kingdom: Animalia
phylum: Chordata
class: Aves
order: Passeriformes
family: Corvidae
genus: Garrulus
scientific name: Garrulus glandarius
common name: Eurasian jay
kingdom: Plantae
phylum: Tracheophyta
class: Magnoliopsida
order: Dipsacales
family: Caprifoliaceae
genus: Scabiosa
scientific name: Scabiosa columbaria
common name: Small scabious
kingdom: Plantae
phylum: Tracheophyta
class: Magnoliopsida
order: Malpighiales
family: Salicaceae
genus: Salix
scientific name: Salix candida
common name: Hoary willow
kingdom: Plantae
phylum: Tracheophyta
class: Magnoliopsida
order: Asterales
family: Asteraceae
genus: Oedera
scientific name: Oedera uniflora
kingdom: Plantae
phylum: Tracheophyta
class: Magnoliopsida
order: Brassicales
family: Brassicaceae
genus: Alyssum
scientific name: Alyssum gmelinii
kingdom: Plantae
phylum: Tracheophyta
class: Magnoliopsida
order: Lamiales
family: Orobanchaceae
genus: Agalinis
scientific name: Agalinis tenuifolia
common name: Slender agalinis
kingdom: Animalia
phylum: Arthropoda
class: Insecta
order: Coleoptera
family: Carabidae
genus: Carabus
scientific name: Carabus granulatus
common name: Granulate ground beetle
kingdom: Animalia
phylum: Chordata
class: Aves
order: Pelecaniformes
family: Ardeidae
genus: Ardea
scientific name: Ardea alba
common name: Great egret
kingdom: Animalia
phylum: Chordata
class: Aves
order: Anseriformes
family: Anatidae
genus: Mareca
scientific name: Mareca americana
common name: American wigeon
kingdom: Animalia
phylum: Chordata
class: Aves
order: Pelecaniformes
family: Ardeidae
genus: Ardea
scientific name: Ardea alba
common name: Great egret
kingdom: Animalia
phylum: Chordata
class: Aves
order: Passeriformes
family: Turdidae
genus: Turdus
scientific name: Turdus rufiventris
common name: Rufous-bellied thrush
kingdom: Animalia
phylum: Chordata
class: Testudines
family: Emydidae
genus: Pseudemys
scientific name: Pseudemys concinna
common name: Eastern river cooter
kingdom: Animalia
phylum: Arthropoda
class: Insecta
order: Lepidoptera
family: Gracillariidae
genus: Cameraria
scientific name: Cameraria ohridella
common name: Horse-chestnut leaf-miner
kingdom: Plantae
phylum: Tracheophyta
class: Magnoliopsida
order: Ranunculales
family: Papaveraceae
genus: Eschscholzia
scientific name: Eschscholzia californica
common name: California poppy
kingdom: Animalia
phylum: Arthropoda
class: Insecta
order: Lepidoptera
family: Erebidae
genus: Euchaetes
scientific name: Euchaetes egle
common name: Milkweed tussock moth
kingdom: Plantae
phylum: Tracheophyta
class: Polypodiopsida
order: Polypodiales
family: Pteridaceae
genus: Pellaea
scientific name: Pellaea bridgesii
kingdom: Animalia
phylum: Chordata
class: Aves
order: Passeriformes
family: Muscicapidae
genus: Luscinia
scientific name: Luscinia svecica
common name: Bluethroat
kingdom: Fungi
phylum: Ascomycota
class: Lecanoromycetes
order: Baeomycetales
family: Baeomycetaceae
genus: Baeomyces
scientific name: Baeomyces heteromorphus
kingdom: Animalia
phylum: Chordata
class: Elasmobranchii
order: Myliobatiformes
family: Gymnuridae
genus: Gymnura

_Problem description_
Reproduce verbatim every line from the one containing "family: Emydidae" through the final line of the items, both included.

_Reply_
family: Emydidae
genus: Pseudemys
scientific name: Pseudemys concinna
common name: Eastern river cooter
kingdom: Animalia
phylum: Arthropoda
class: Insecta
order: Lepidoptera
family: Gracillariidae
genus: Cameraria
scientific name: Cameraria ohridella
common name: Horse-chestnut leaf-miner
kingdom: Plantae
phylum: Tracheophyta
class: Magnoliopsida
order: Ranunculales
family: Papaveraceae
genus: Eschscholzia
scientific name: Eschscholzia californica
common name: California poppy
kingdom: Animalia
phylum: Arthropoda
class: Insecta
order: Lepidoptera
family: Erebidae
genus: Euchaetes
scientific name: Euchaetes egle
common name: Milkweed tussock moth
kingdom: Plantae
phylum: Tracheophyta
class: Polypodiopsida
order: Polypodiales
family: Pteridaceae
genus: Pellaea
scientific name: Pellaea bridgesii
kingdom: Animalia
phylum: Chordata
class: Aves
order: Passeriformes
family: Muscicapidae
genus: Luscinia
scientific name: Luscinia svecica
common name: Bluethroat
kingdom: Fungi
phylum: Ascomycota
class: Lecanoromycetes
order: Baeomycetales
family: Baeomycetaceae
genus: Baeomyces
scientific name: Baeomyces heteromorphus
kingdom: Animalia
phylum: Chordata
class: Elasmobranchii
order: Myliobatiformes
family: Gymnuridae
genus: Gymnura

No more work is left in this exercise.